#### EXTRACT PROVIDED:
I would describe there being a new “everyday” line of screwdrivers, a new line of “heavy duty” screwdrivers, and then there are some new demolition screwdrivers.
Milwaukee also managed to come out with an appealing-looking 11-in-1 multi-bit screwdriver, and and a more extreme demolition screwdriver that is highly functional and seemingly capable of lots of abuse.
The one thing I would have liked to see added to the line are some hollow-ground slotted screwdrivers. *Raise your hands* in the comment section if you want to see the same. Here’s a bit of good news – the Milwaukee product manager was taking notes when we mentioned this.
M12 Fuel 2nd Generation Brushless Impact Driver
While it might seem like more of an “iteration” than an “innovation,” Milwaukee’s cordless team worked wonders to come out with a new smaller M12 Fuel brushless drill, and a more compact and more featured impact driver.

#### AIM OF THE EXERCISE:
Output the passage about new Milwaukee screwdrivers and the M12 Fuel impact driver verbatim, from its first word to its last. The rows have no connection to the Milwaukee tool passage.

(Dataset entries)
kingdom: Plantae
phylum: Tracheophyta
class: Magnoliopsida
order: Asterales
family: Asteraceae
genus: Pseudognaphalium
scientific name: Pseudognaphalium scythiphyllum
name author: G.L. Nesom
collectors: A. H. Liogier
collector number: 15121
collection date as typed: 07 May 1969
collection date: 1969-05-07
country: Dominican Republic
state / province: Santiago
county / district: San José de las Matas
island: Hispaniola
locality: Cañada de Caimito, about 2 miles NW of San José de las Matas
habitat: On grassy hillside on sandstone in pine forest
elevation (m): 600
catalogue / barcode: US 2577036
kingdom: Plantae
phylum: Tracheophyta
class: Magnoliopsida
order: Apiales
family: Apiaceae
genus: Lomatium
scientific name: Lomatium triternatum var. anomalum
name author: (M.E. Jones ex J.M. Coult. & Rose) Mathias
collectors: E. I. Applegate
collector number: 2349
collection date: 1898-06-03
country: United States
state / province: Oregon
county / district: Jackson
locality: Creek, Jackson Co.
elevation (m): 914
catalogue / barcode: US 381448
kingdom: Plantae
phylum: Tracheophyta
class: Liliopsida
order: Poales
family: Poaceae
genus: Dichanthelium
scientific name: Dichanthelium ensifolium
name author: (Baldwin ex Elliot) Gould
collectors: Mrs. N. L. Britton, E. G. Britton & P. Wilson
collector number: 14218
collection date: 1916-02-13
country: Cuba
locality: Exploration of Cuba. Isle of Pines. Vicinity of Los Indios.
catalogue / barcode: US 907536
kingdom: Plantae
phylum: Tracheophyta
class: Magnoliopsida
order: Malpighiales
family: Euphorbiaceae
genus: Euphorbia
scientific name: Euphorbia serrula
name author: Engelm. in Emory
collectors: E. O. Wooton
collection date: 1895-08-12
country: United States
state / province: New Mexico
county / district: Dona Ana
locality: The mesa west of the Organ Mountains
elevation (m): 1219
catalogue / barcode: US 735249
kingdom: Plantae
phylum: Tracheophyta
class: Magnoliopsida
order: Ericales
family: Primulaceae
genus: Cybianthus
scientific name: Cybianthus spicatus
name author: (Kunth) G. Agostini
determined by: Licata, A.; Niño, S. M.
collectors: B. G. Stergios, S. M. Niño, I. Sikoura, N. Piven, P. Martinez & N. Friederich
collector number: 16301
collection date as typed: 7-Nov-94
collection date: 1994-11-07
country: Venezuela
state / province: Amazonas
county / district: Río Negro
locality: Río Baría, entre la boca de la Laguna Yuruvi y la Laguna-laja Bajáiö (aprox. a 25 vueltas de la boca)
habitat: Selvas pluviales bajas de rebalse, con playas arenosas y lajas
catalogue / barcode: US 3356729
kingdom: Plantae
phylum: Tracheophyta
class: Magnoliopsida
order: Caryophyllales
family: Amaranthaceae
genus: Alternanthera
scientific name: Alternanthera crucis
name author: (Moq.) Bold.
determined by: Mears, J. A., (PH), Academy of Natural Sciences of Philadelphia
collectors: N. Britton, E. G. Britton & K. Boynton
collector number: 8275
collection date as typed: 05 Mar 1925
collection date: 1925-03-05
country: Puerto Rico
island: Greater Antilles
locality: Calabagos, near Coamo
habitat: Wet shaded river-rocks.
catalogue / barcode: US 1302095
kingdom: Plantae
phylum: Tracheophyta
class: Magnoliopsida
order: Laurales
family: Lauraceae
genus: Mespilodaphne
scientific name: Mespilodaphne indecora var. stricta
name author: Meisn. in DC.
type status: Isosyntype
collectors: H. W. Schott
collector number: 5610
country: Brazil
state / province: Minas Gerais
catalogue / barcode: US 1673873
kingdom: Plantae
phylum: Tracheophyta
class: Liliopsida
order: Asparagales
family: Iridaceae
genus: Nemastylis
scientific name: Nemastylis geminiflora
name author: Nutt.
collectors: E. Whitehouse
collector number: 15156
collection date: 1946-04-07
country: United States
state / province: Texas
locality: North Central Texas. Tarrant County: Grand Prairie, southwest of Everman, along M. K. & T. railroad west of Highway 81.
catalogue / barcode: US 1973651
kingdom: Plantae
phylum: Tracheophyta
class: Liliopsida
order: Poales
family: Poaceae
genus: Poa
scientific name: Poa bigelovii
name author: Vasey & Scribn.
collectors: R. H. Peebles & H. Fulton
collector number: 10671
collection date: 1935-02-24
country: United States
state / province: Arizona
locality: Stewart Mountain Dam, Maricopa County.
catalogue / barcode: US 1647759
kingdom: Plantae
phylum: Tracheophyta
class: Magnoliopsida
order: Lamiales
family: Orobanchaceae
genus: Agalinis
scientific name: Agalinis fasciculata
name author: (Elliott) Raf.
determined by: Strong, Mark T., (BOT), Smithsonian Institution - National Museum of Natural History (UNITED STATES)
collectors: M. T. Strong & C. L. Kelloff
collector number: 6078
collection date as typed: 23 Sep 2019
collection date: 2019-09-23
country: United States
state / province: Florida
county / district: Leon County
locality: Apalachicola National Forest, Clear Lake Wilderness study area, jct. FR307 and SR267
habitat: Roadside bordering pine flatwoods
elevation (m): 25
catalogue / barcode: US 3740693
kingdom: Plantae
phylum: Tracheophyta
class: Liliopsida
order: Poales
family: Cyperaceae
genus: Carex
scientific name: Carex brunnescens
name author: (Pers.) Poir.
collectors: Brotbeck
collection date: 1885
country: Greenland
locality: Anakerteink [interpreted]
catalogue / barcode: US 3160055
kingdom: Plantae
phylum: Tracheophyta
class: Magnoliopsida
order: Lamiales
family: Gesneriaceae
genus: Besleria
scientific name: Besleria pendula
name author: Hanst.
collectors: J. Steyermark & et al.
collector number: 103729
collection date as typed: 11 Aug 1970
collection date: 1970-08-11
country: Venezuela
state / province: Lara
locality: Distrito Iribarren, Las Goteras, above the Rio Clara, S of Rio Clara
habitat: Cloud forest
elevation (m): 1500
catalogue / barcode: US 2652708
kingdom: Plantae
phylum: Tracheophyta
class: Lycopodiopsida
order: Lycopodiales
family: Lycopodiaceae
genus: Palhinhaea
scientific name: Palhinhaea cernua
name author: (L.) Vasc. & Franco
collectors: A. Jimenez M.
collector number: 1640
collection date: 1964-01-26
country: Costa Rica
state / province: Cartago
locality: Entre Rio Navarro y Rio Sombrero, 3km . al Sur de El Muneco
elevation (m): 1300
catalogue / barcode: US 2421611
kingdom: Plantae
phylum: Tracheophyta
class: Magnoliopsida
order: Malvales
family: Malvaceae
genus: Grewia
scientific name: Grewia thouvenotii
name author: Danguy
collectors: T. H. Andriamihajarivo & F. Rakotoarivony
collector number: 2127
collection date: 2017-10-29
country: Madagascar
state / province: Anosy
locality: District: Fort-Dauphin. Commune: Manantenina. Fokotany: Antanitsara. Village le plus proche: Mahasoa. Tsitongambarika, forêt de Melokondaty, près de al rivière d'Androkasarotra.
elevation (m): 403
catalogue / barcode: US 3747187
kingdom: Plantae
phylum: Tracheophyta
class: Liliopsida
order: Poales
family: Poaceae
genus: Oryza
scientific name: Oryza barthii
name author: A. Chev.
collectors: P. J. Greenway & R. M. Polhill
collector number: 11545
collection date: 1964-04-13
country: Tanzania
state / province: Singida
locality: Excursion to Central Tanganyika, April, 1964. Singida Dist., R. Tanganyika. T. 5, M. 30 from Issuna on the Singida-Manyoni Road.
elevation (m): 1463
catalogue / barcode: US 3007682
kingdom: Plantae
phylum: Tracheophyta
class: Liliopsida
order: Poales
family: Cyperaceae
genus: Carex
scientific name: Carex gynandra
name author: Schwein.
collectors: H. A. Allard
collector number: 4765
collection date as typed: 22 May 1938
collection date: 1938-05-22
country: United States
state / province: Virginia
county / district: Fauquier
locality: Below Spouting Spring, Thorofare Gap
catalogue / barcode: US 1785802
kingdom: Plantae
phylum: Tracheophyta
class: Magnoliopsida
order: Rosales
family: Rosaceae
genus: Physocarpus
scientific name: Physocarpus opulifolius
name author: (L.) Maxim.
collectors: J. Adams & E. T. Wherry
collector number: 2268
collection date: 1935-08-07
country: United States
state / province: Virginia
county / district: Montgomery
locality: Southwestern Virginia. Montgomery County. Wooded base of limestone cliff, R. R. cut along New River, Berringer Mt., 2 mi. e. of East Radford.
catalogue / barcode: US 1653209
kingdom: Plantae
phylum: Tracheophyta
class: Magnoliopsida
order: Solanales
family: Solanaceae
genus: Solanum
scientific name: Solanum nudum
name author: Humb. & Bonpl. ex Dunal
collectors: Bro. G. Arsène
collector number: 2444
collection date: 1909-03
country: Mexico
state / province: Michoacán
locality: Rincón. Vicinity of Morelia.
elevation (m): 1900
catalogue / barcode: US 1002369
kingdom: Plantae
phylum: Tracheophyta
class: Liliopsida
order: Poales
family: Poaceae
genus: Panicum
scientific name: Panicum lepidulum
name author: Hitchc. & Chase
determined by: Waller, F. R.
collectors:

#### SOLUTION FOR THIS EXERCISE:
I would describe there being a new “everyday” line of screwdrivers, a new line of “heavy duty” screwdrivers, and then there are some new demolition screwdrivers.
Milwaukee also managed to come out with an appealing-looking 11-in-1 multi-bit screwdriver, and and a more extreme demolition screwdriver that is highly functional and seemingly capable of lots of abuse.
The one thing I would have liked to see added to the line are some hollow-ground slotted screwdrivers. *Raise your hands* in the comment section if you want to see the same. Here’s a bit of good news – the Milwaukee product manager was taking notes when we mentioned this.
M12 Fuel 2nd Generation Brushless Impact Driver
While it might seem like more of an “iteration” than an “innovation,” Milwaukee’s cordless team worked wonders to come out with a new smaller M12 Fuel brushless drill, and a more compact and more featured impact driver.